The cyber‑crime community has uncovered a new tool called 1Campaign that allows attackers to launch malicious Google ads and keep them running for months without detection by security researchers or automated scanners.
This cloaking service passes Google’s automated screening process and serves benign white pages to bots, while showing phishing and crypto‑drainer content only to real potential victims. The platform is operated by a developer who uses the pseudonym “DuppyMeister” according to data‑security firm Varonis. 1Campaign has been active for at least three years.
A key feature of 1Campaign is its real‑time visitor filtering. It can redirect traffic to specific landing pages based on geographic location, ISP, device characteristics, and other criteria. In one observation, the system blocked 99.4 % of visitors from a sample set of 1,676 users, leaving only about ten genuine victims.
The platform assigns each visitor a fraud risk score between 0 and 100 by evaluating infrastructure details such as cloud providers, VPNs, and security vendors. Visitors coming from major cloud services—Microsoft, Google, Tencent Cloud, OVH Hosting, among others—receive high fraud scores and are automatically blocked.

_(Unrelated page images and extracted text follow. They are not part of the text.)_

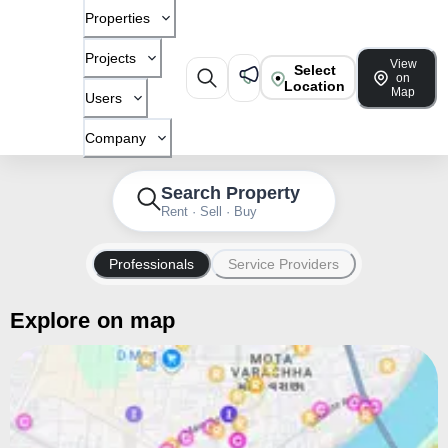
Properties
Projects
View
Select
on
Location
Map
Users
Company
Search Property
Rent · Sell · Buy
Professionals
Service Providers
Explore on map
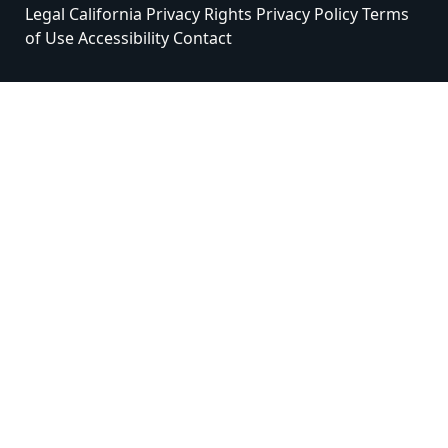
Legal
California Privacy Rights
Privacy Policy
Terms
of Use
Accessibility
Contact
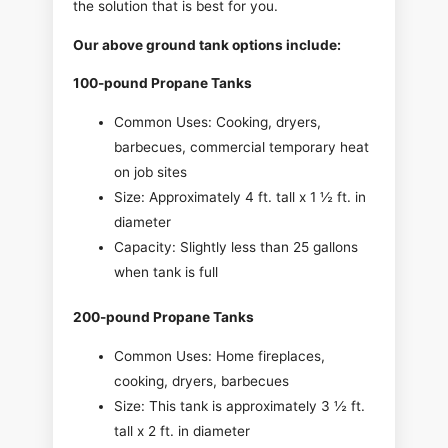
the solution that is best for you.
Our above ground tank options include:
100-pound Propane Tanks
Common Uses: Cooking, dryers,
barbecues, commercial temporary heat
on job sites
Size: Approximately 4 ft. tall x 1 ½ ft. in
diameter
Capacity: Slightly less than 25 gallons
when tank is full
200-pound Propane Tanks
Common Uses: Home fireplaces,
cooking, dryers, barbecues
Size: This tank is approximately 3 ½ ft.
tall x 2 ft. in diameter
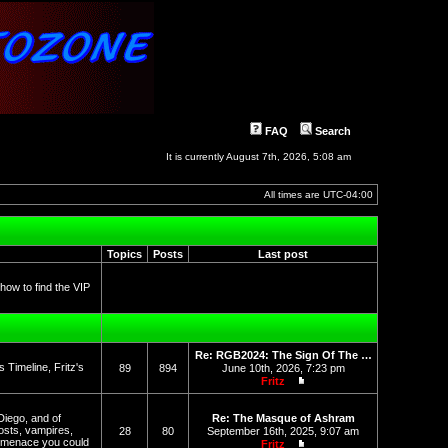
FAQ
Search
It is currently August 7th, 2026, 5:08 am
All times are
UTC-04:00
Topics
Posts
Last post
 how to find the VIP
Re: RGB2024: The Sign Of The …
Timeline, Fritz's
89
894
June 10th, 2026, 7:23 pm
Fritz
View the latest post
Diego, and of
Re: The Masque of Ashram
osts, vampires,
28
80
September 16th, 2025, 9:07 am
l menace you could
Fritz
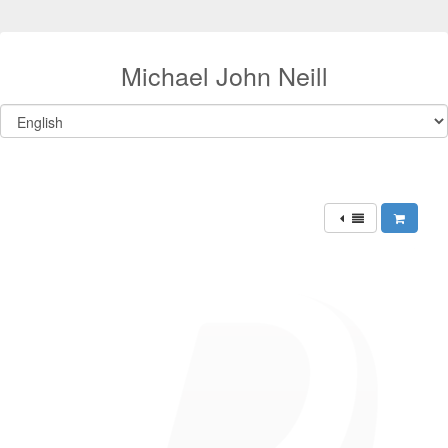
Michael John Neill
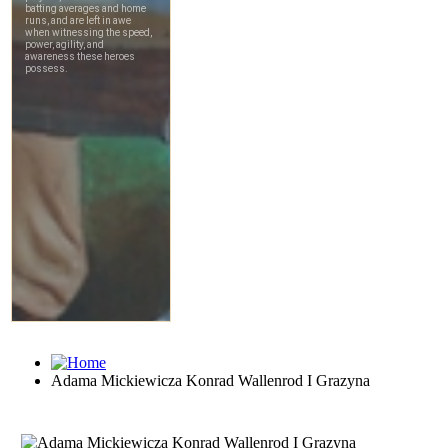
Adama Mickiewicza Konrad Wallenrod I Grazyna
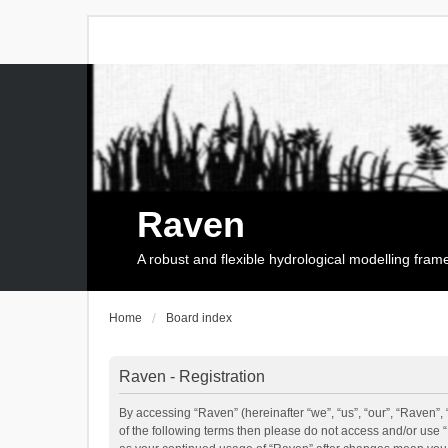
Raven
A robust and flexible hydrological modelling fra
Home
Board index
Raven - Registration
By accessing “Raven” (hereinafter “we”, “us”, “our”, “Raven”, 
of the following terms then please do not access and/or use 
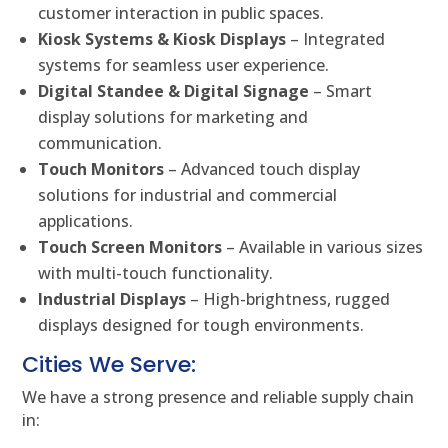
customer interaction in public spaces.
Kiosk Systems & Kiosk Displays
– Integrated
systems for seamless user experience.
Digital Standee & Digital Signage
– Smart
display solutions for marketing and
communication.
Touch Monitors
– Advanced touch display
solutions for industrial and commercial
applications.
Touch Screen Monitors
– Available in various sizes
with multi-touch functionality.
Industrial Displays
– High-brightness, rugged
displays designed for tough environments.
Cities We Serve:
We have a strong presence and reliable supply chain
in:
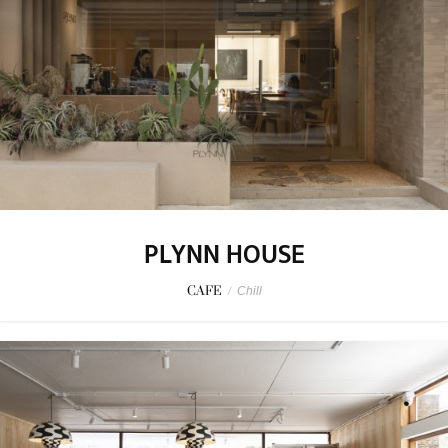
PLYNN HOUSE
CAFE
/
Chill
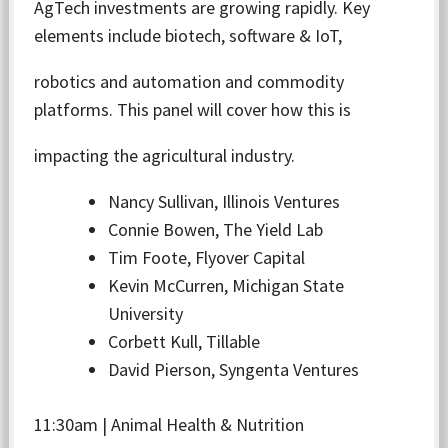
AgTech investments are growing rapidly. Key
elements include biotech, software & IoT,
robotics and automation and commodity
platforms. This panel will cover how this is
impacting the agricultural industry.
Nancy Sullivan, Illinois Ventures
Connie Bowen, The Yield Lab
Tim Foote, Flyover Capital
Kevin McCurren, Michigan State
University
Corbett Kull, Tillable
David Pierson, Syngenta Ventures
11:30am | Animal Health & Nutrition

Varonis reports that traffic associated with 1Campaign originates from the United States, Canada, the Netherlands, China, Germany, France, Japan, Hungary, and Albania. The tool also includes a Google Ads launcher that helps operators bypass Google’s policy limitations and impersonate legitimate brands in ads.
Despite Google’s numerous safeguards, its ad platform remains vulnerable to fraud, malware, and crypto‑drainer campaigns. 1Campaign stands out because it is specifically designed to launch malicious ads that pass automated inspection and can survive until victims report them or the campaign is manually flagged.
The cloaking system makes static URL scanning ineffective; realistic browser fingerprints and human‑like interaction patterns are required for better detection. Varonis recommends rotating IP pools and user‑agent configurations to avoid consistent fingerprinting.
Users should remain cautious of promoted search results, double‑check URLs before entering sensitive information, and prefer official distribution channels when accessing software or services.